The interminable Super Bowl preshow will start at 10 a.m. PST on NBC, the actual unwatchable game will kick off at 3:30 p.m., which means THE JUSTIN TIMBERLAKE MORE-TOLERABLE-THAN-FOOTBALL HALFTIME SHOW (brought to you by Chronic Traumatic Encephalopathy [brain damage] and Funyuns) will begin at roughly 5 p.m., give or take a few minutes.
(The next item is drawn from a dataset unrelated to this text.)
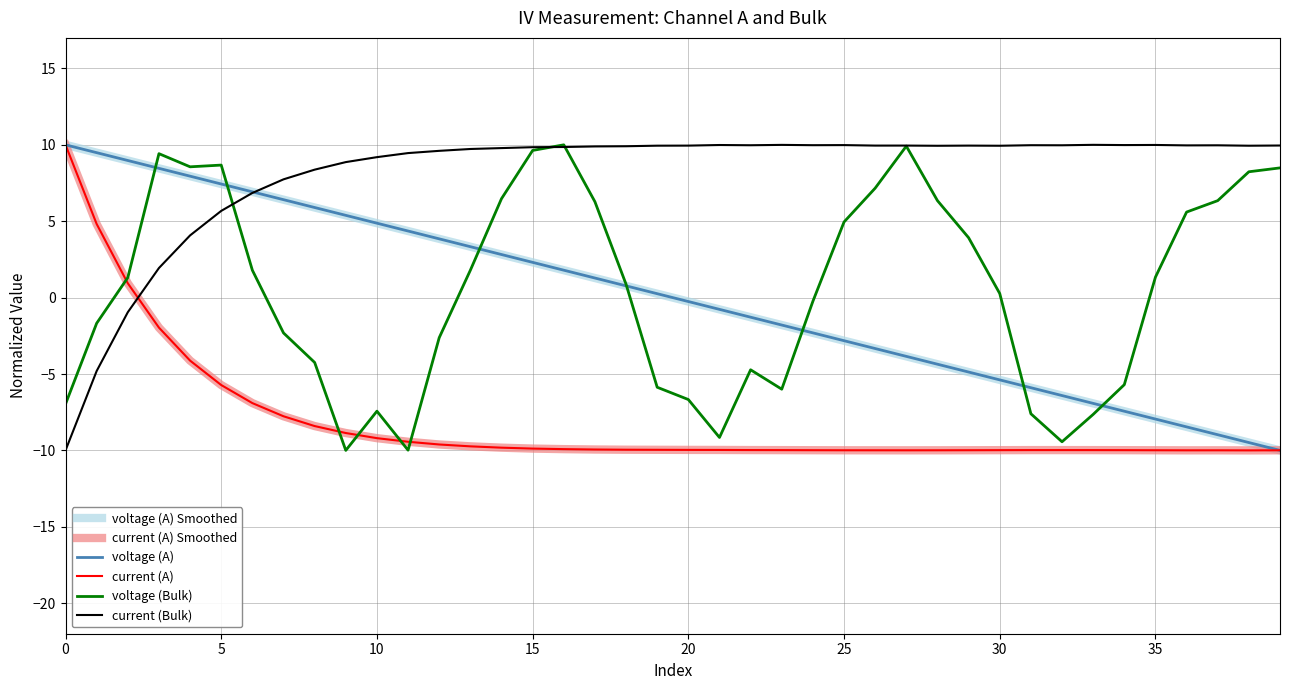

Does the chart have visible grid lines?

Yes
OH, AND ONE MORE THING: While I have been a JT fan longer than almost all of you (not a insult, just an indisputable fact), I am not a slobbering toady, because while Justin may be a fantastic performer, he has also been guilty of some problematic public behavior. And let us never forget that following his first Super Bowl performance, he kinda treated Janet Jackson like shit—and got away with it. Because white dudes usually do. Ann Romano, at our sister paper the Portland Mercury, said it best in this week's One Day at a Time :
According to Us magazine, Janet Jackson will not—repeat, not—perform at this year’s Super Bowl halftime show with Justin Timberlake. Why? Because the last time, IT DIDN’T GO WELL. As you probably recall, Justin exposed Janet’s breast on national TV and everybody freaked the fuck out. (Because... EEEEEE! A BREAST!!) Janet’s career never fully recovered from the incident, as she was blacklisted from MTV, VH1, and radio; harassed by the FCC; and slut-shamed by conservatives and the religious right. But shockingly, Justin’s career was just fine! After refusing to stand up for Janet, Justin went on to become one of the top pop artists in the world, and was enthusiastically invited back to this year’s Super Bowl. Soooo... surprise! Janet won’t be there! (Because who wants to get thrown under the bus twice?)
Just something to chew on while watching Justin's performance. Maybe ladle this information on top of your nachos?